Splitting Up For Study

Using inclusion -exclusion principle,the total number of ways of splitting the students into three groups is $3^8-3(2^8)+3(1^8)$ .However,since the three groups are identical we need to divide by $3!$ . Hence we get the answer as $966$

Relevant wiki: Distinct Objects into Identical Bins

This problem is modeled as distinct objects (students) into identical non-empty bins (study groups).

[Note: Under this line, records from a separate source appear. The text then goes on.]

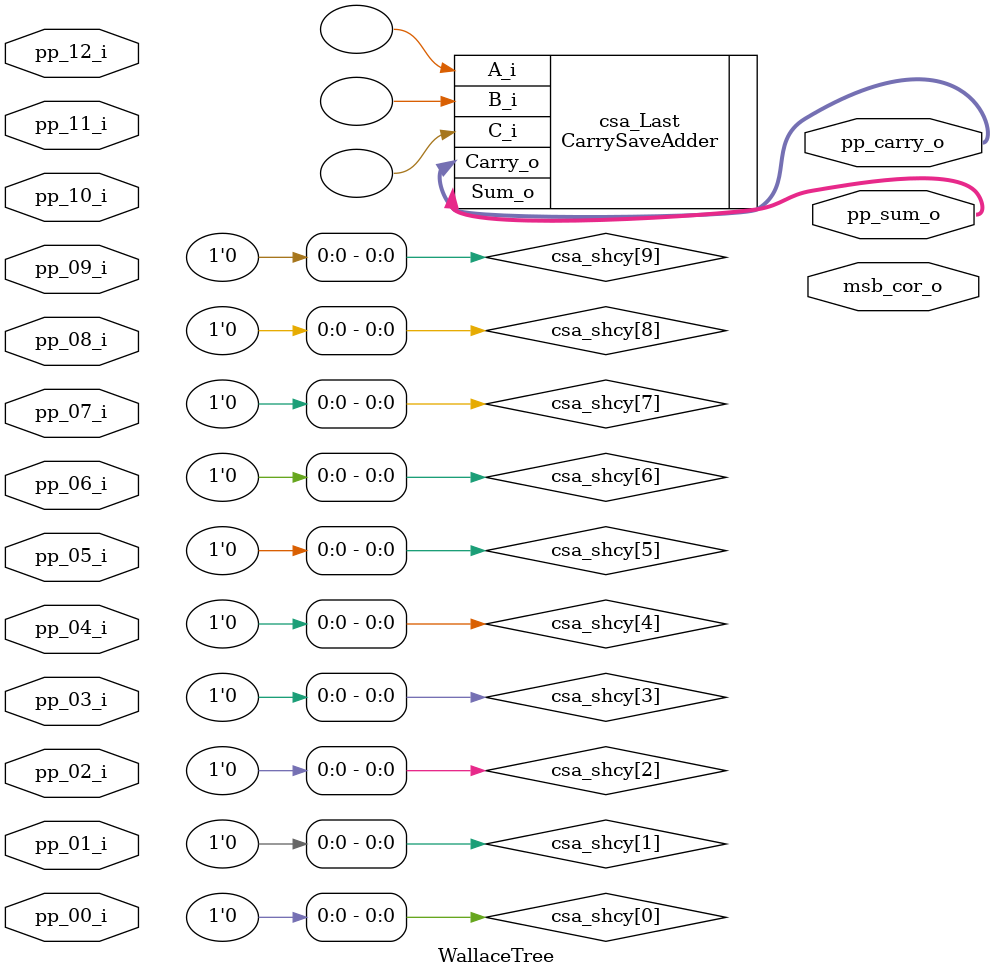
<source format=v>
`timescale 1ns / 1ps


module WallaceTree#(
    parameter PARM_MANT = 23
) (
    input [2*PARM_MANT + 2 : 0] pp_00_i,
    input [2*PARM_MANT + 2 : 0] pp_01_i,
    input [2*PARM_MANT + 2 : 0] pp_02_i,
    input [2*PARM_MANT + 2 : 0] pp_03_i,
    input [2*PARM_MANT + 2 : 0] pp_04_i,
    input [2*PARM_MANT + 2 : 0] pp_05_i,
    input [2*PARM_MANT + 2 : 0] pp_06_i,
    input [2*PARM_MANT + 2 : 0] pp_07_i,
    input [2*PARM_MANT + 2 : 0] pp_08_i,
    input [2*PARM_MANT + 2 : 0] pp_09_i,
    input [2*PARM_MANT + 2 : 0] pp_10_i,
    input [2*PARM_MANT + 2 : 0] pp_11_i,
    input [2*PARM_MANT + 2 : 0] pp_12_i,

    output [2*PARM_MANT + 2 : 0] pp_sum_o,
    output [2*PARM_MANT + 2 : 0] pp_carry_o,
    output msb_cor_o
    );

    parameter PARM_CSACOUNT = 10;

    wire  [2*PARM_MANT + 2 : 0] csa_sum [PARM_CSACOUNT - 1: 0];
    wire  [2*PARM_MANT + 2 : 0] csa_carry [PARM_CSACOUNT - 1: 0];
    
    wire  [2*PARM_MANT + 2 : 0] csa_shcy [PARM_CSACOUNT - 1: 0];
    generate
        genvar j;
        for(j = 0; j < PARM_CSACOUNT ;j = j+1)begin
            assign csa_shcy[j] = csa_carry[j] << 1;
        end
    endgenerate
    
    
    CarrySaveAdder #(2*PARM_MANT + 3) csa_S0 (.A_i(pp_00_i),.B_i(pp_01_i),.C_i(pp_02_i),.Sum_o(csa_sum[0]),.Carry_o(csa_carry[0]));
    CarrySaveAdder #(2*PARM_MANT + 3) csa_S1 (.A_i(pp_03_i),.B_i(pp_04_i),.C_i(pp_05_i),.Sum_o(csa_sum[1]),.Carry_o(csa_carry[1]));
    CarrySaveAdder #(2*PARM_MANT + 3) csa_S2 (.A_i(pp_06_i),.B_i(pp_07_i),.C_i(pp_08_i),.Sum_o(csa_sum[2]),.Carry_o(csa_carry[2]));
    CarrySaveAdder #(2*PARM_MANT + 3) csa_S3 (.A_i(pp_09_i),.B_i(pp_10_i),.C_i(pp_11_i),.Sum_o(csa_sum[3]),.Carry_o(csa_carry[3]));
    
    CarrySaveAdder #(2*PARM_MANT + 3) csa_4 (.A_i(csa_sum[0]),.B_i(csa_shcy[0]),.C_i(csa_sum[1]),.Sum_o(csa_sum[4]),.Carry_o(csa_carry[4]));
    CarrySaveAdder #(2*PARM_MANT + 3) csa_5 (.A_i(csa_shcy[1]),.B_i(),.C_i(csa_shcy[2]),.Sum_o(csa_sum[5]),.Carry_o(csa_carry[5]));
    CarrySaveAdder #(2*PARM_MANT + 3) csa_6 (.A_i(),.B_i(),.C_i(),.Sum_o(csa_sum[6]),.Carry_o(csa_carry[6]));
    CarrySaveAdder #(2*PARM_MANT + 3) csa_7 (.A_i(),.B_i(),.C_i(),.Sum_o(csa_sum[7]),.Carry_o(csa_carry[7]));
    CarrySaveAdder #(2*PARM_MANT + 3) csa_8 (.A_i(),.B_i(),.C_i(),.Sum_o(csa_sum[8]),.Carry_o(csa_carry[8]));
    CarrySaveAdder #(2*PARM_MANT + 3) csa_9 (.A_i(),.B_i(),.C_i(),.Sum_o(csa_sum[9]),.Carry_o(csa_carry[9]));

    //answer producer
    CarrySaveAdder #(2*PARM_MANT + 3) csa_Last (.A_i(),.B_i(),.C_i(),.Sum_o(pp_sum_o),.Carry_o(pp_carry_o)); 



endmodule

</source>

This can be accomplished using Stirling numbers of the second kind .

In particular, we are trying to find $S(8,3)$ .

Begin with the identity, $S (n,r) = r S(n-1, r) + S(n-1, r-1)$ Use recurrence relations and the basic cases of Stirling numbers of the second kind to find the value of $S(8,3)$ .

$S(8,3)=3S(7,3)+S(7,2)=3S(7,3)+2^6-1=3S(7,3)+63$ $S(7,3)=3S(6,3)+S(6,2)=3S(6,3)+2^5-1=3S(6,3)+31$ $S(6,3)=3S(5,3)+S(5,2)=3S(5,3)+2^4-1=3S(5,3)+15$ $S(5,3)={5\choose 3} + 3{5\choose 4}=10+3\times 5=25$

Now working backwards to $S(8,3)$ :

$S(6,3)=3S(5,3)+15=3\times 25+15=90$ $S(7,3)=3S(6,3)+31=3\times 90+31=301$ $S(8,3)=3S(7,3)+63=3\times 301+63=966$

Thus, there are $\boxed{966}$ ways to form the study groups.